Human trafficking in Egypt
August 27, 2013Kahassay Woldesselasie simply wanted to get away from Eritrea. He planned to begin a new life in a country where citizens are not as brutally suppressed as in his East African homeland. Eritrea, located in the Horn of Africa, is one of the world's most secretive and repressive regimes.
Woldesselasie initially fled to neighboring Sudan. While there he heard rumors of good jobs being offered in Israel. A human trafficking syndicate offered to take him there. Woldesselasie agreed and fell into their trap. The traffickers abducted him and took him as a hostage to the Egyptian Sinai Peninsula.
On the journey they blindfolded him, there was little food and water. The gangsters threatened to kill him if he did not pay ransom. "You have no choice but to call your relatives," Woldesselasie told DW in an interview. "If they agree to pay, you might be lucky. But if they don't, you're dead."
The lucky and the unlucky
Woldesselasie was one of the lucky ones. Family members living abroad agreed to pay for his release. He was set free and finally managed to cross the border into Israel.
Not many are as lucky as Woldesselasie, says Hamdy al-Azazy, an Egyptian human rights activist who lives in al-Arish, the capital of the North Sinai region. He has met Eritrean refugees who had been held captive for weeks in torture camps.
While their families are listening over the phone, the victims would be subjected to burnings or have their limbs broken. Such painful experiences would then push even the poorest of families to send money. Those who don't comply risk having their relatives being buried in the desert. According to al-Azazy, more than 500 remains of dead bodies of Africans were discovered in the desert in the past years.
The Sinai equation
The Sinai Peninsula has long been a powder keg. The indigenous population consists of Bedouin Arab tribes who settled there several hundred years ago. Today, they only represent about half of the approximately 500,000 inhabitants.
Israel withdrew from the area back in 1982 and left it to the Egyptian state. Egypt then took the best land from the Bedouins, says Günter Meyer, director of the Center for Research on the Arab World at the University of Mainz. "This goes back to a long period of discrimination against the Bedouin population." According to Meyer, the Bedouins were seen by Egyptians as Israeli collaborators, drug smugglers and illiterate."

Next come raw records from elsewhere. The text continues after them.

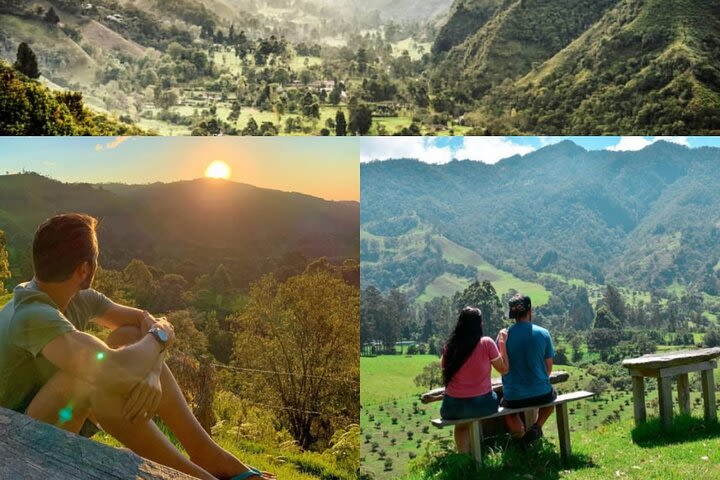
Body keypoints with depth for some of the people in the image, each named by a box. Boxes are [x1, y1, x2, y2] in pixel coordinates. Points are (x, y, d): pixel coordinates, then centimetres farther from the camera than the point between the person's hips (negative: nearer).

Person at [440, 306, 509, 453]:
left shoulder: (450, 347, -3)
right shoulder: (486, 343, -9)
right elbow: (504, 369, 1)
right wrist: (502, 343, 9)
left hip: (454, 407, 2)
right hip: (482, 405, -2)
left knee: (461, 424, 34)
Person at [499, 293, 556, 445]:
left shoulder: (504, 336, -8)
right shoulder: (543, 333, -7)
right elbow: (549, 369, 2)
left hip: (514, 398, 0)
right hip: (541, 395, 0)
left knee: (505, 404, 35)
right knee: (552, 394, 36)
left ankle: (519, 434, 7)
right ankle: (537, 426, 12)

Meyer however emphasizes that only a small minority of the Bedouin is involved in the criminal gangs that deal in human trafficking. Following the Arab Spring which began in 2011, security forces have been weakened in the Sinai Peninsula giving the traffickers more leeway. The situation has "escalated dramatically," Meyer warns.
There are no known figures for the number of refugees detained in torture camps in the Sinai or how many of those hostages have perished. According to the Israeli government, more than 10,000 illegal immigrants crossed the Sinai border into Israel in 2012. Most of them came from Eritrea and Sudan. But in Israel, a nation once founded by immigrants, the refugees are not welcome. They have little chance of obtaining political asylum. Instead Israel has built a more than 200-kilometer - long (124 miles) fence against them. In the first five months of 2013, only 33 refugees managed to cross the border.
Little international support
The world, including the United Nations Refugee Agency (UNHCR), has turned a deaf ear to the plight of these refugees, says human rights activist Hamdy al-Azazy. "They write their reports from their air-conditioned offices in Cairo," he laments.
"Nobody is on site to assess the real situation. I'm the only one here in the midst of all these dangers." There have been several attacks on him, he adds. His office was ransacked, his children have been attacked.
Al-Azazy also raises serious allegations against the Egyptian security forces. According to him victims who manage to escape from the hands of the traffickers are detained as criminals because they are in the country illegally. But the perpetrators of human trafficking enjoy a life of luxury in large villas. He believes the traffickers are supported by Egypt's security agencies.
“Traffickers pay a lot of bribes so that they can freely bring refugees to the Sinai."
Kahassay Woldesselasie does not feel at home in Israel. He hopes that one day peace and freedom will reign in his East African nation so he can return.